RECORDS FOR PROCESSING |
------------
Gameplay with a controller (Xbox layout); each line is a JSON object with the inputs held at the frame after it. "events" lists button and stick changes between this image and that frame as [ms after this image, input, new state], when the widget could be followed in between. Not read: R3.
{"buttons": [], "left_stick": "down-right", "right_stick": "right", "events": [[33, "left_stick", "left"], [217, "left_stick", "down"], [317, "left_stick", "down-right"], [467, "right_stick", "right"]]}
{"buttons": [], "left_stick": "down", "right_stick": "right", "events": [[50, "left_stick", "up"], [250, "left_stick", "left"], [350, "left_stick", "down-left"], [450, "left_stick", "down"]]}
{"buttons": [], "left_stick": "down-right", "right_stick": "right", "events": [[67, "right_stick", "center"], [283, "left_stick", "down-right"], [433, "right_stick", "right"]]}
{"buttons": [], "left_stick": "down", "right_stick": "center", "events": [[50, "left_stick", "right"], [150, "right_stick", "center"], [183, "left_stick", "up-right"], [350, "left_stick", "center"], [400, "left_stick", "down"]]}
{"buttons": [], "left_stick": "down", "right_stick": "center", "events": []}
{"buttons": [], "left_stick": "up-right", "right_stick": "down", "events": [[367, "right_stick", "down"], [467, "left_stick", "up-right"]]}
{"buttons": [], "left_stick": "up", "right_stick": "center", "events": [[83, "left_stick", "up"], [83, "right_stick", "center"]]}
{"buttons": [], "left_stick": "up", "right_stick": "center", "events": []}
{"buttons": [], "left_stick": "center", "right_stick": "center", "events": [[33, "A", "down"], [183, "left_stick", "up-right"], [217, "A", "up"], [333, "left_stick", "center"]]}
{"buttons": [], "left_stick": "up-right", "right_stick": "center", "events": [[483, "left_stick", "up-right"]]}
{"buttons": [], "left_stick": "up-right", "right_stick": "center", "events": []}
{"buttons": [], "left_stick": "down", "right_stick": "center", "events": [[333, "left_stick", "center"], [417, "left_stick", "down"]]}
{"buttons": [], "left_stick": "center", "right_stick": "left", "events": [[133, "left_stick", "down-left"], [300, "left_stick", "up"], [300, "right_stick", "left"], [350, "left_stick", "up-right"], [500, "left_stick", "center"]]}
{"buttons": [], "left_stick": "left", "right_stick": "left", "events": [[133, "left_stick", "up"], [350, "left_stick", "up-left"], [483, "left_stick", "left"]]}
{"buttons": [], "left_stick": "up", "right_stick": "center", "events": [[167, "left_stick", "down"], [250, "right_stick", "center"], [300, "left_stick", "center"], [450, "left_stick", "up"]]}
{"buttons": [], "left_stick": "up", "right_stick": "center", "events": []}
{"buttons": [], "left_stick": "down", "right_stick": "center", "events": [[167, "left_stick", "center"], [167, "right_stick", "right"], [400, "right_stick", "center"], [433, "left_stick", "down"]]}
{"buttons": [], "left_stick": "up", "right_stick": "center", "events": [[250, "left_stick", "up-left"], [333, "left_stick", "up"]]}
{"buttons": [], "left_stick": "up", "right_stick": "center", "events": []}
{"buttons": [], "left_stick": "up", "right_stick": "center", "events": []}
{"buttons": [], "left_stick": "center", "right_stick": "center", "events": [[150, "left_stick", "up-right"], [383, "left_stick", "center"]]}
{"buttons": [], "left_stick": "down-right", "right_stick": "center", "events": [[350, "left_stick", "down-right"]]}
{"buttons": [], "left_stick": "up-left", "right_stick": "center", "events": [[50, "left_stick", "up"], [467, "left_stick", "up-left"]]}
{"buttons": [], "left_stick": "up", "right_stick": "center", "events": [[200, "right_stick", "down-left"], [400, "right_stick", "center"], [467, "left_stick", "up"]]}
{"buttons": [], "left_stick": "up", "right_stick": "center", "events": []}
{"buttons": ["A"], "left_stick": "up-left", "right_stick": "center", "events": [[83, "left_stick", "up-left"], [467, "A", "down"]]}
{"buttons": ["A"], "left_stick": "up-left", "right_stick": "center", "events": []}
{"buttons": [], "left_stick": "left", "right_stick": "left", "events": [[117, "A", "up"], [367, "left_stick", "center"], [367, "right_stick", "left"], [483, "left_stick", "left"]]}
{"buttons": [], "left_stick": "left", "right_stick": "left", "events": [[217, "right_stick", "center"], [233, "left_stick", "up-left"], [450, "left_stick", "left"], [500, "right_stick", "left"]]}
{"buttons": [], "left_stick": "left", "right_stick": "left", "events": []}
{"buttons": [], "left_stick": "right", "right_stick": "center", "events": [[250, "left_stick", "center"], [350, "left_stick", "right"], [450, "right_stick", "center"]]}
------------
ASSIGNMENT | Set down the whole of the material, exactly.

ANSWER TO THE PROBLEM |
Gameplay with a controller (Xbox layout); each line is a JSON object with the inputs held at the frame after it. "events" lists button and stick changes between this image and that frame as [ms after this image, input, new state], when the widget could be followed in between. Not read: R3.
{"buttons": [], "left_stick": "down-right", "right_stick": "right", "events": [[33, "left_stick", "left"], [217, "left_stick", "down"], [317, "left_stick", "down-right"], [467, "right_stick", "right"]]}
{"buttons": [], "left_stick": "down", "right_stick": "right", "events": [[50, "left_stick", "up"], [250, "left_stick", "left"], [350, "left_stick", "down-left"], [450, "left_stick", "down"]]}
{"buttons": [], "left_stick": "down-right", "right_stick": "right", "events": [[67, "right_stick", "center"], [283, "left_stick", "down-right"], [433, "right_stick", "right"]]}
{"buttons": [], "left_stick": "down", "right_stick": "center", "events": [[50, "left_stick", "right"], [150, "right_stick", "center"], [183, "left_stick", "up-right"], [350, "left_stick", "center"], [400, "left_stick", "down"]]}
{"buttons": [], "left_stick": "down", "right_stick": "center", "events": []}
{"buttons": [], "left_stick": "up-right", "right_stick": "down", "events": [[367, "right_stick", "down"], [467, "left_stick", "up-right"]]}
{"buttons": [], "left_stick": "up", "right_stick": "center", "events": [[83, "left_stick", "up"], [83, "right_stick", "center"]]}
{"buttons": [], "left_stick": "up", "right_stick": "center", "events": []}
{"buttons": [], "left_stick": "center", "right_stick": "center", "events": [[33, "A", "down"], [183, "left_stick", "up-right"], [217, "A", "up"], [333, "left_stick", "center"]]}
{"buttons": [], "left_stick": "up-right", "right_stick": "center", "events": [[483, "left_stick", "up-right"]]}
{"buttons": [], "left_stick": "up-right", "right_stick": "center", "events": []}
{"buttons": [], "left_stick": "down", "right_stick": "center", "events": [[333, "left_stick", "center"], [417, "left_stick", "down"]]}
{"buttons": [], "left_stick": "center", "right_stick": "left", "events": [[133, "left_stick", "down-left"], [300, "left_stick", "up"], [300, "right_stick", "left"], [350, "left_stick", "up-right"], [500, "left_stick", "center"]]}
{"buttons": [], "left_stick": "left", "right_stick": "left", "events": [[133, "left_stick", "up"], [350, "left_stick", "up-left"], [483, "left_stick", "left"]]}
{"buttons": [], "left_stick": "up", "right_stick": "center", "events": [[167, "left_stick", "down"], [250, "right_stick", "center"], [300, "left_stick", "center"], [450, "left_stick", "up"]]}
{"buttons": [], "left_stick": "up", "right_stick": "center", "events": []}
{"buttons": [], "left_stick": "down", "right_stick": "center", "events": [[167, "left_stick", "center"], [167, "right_stick", "right"], [400, "right_stick", "center"], [433, "left_stick", "down"]]}
{"buttons": [], "left_stick": "up", "right_stick": "center", "events": [[250, "left_stick", "up-left"], [333, "left_stick", "up"]]}
{"buttons": [], "left_stick": "up", "right_stick": "center", "events": []}
{"buttons": [], "left_stick": "up", "right_stick": "center", "events": []}
{"buttons": [], "left_stick": "center", "right_stick": "center", "events": [[150, "left_stick", "up-right"], [383, "left_stick", "center"]]}
{"buttons": [], "left_stick": "down-right", "right_stick": "center", "events": [[350, "left_stick", "down-right"]]}
{"buttons": [], "left_stick": "up-left", "right_stick": "center", "events": [[50, "left_stick", "up"], [467, "left_stick", "up-left"]]}
{"buttons": [], "left_stick": "up", "right_stick": "center", "events": [[200, "right_stick", "down-left"], [400, "right_stick", "center"], [467, "left_stick", "up"]]}
{"buttons": [], "left_stick": "up", "right_stick": "center", "events": []}
{"buttons": ["A"], "left_stick": "up-left", "right_stick": "center", "events": [[83, "left_stick", "up-left"], [467, "A", "down"]]}
{"buttons": ["A"], "left_stick": "up-left", "right_stick": "center", "events": []}
{"buttons": [], "left_stick": "left", "right_stick": "left", "events": [[117, "A", "up"], [367, "left_stick", "center"], [367, "right_stick", "left"], [483, "left_stick", "left"]]}
{"buttons": [], "left_stick": "left", "right_stick": "left", "events": [[217, "right_stick", "center"], [233, "left_stick", "up-left"], [450, "left_stick", "left"], [500, "right_stick", "left"]]}
{"buttons": [], "left_stick": "left", "right_stick": "left", "events": []}
{"buttons": [], "left_stick": "right", "right_stick": "center", "events": [[250, "left_stick", "center"], [350, "left_stick", "right"], [450, "right_stick", "center"]]}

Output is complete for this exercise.